_ACTIVITY:_
Below is a listing. Copy each line of it that holds the word "Done".

_GIVEN RECORDS:_
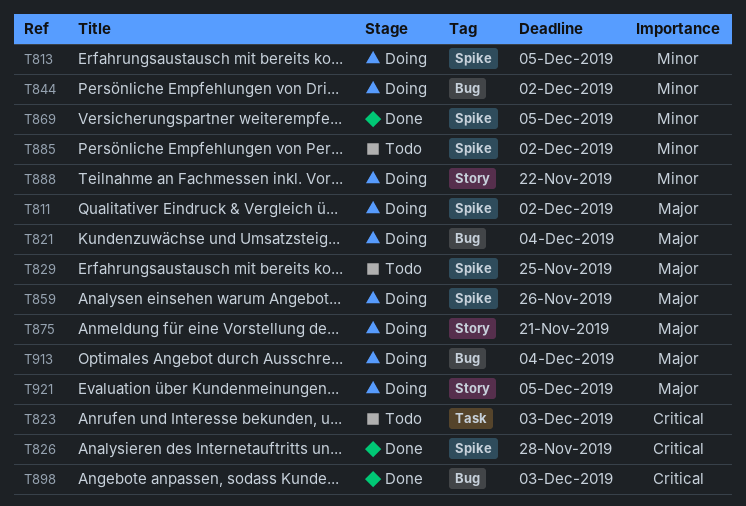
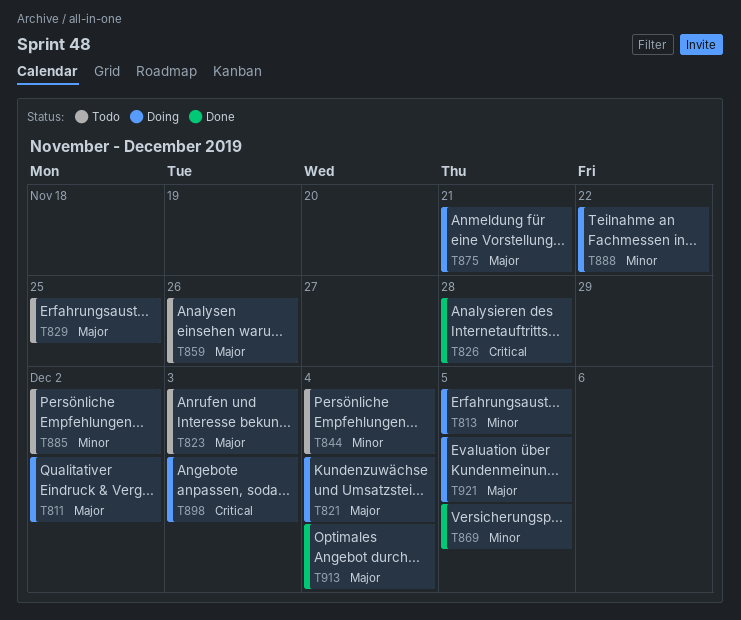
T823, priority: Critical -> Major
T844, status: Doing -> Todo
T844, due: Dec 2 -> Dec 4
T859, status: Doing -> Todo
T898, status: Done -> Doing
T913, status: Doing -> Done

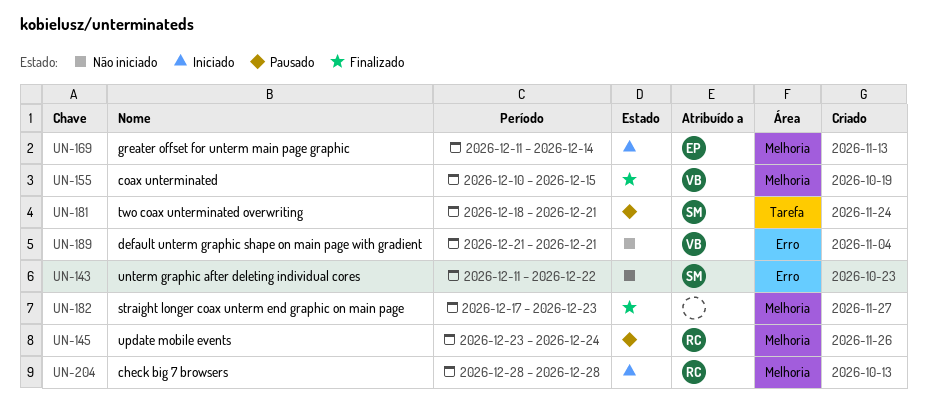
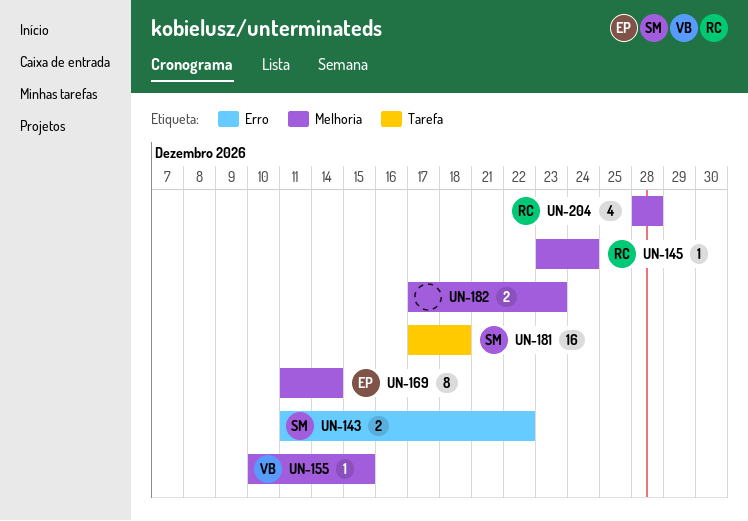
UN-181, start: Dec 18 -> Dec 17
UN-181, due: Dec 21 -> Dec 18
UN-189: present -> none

==

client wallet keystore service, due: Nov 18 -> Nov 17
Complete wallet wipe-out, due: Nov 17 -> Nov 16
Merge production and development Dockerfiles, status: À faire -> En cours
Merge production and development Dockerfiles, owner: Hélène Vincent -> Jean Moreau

_ANSWER TO THIS TASK:_
T898, status: Done -> Doing
T913, status: Doing -> Done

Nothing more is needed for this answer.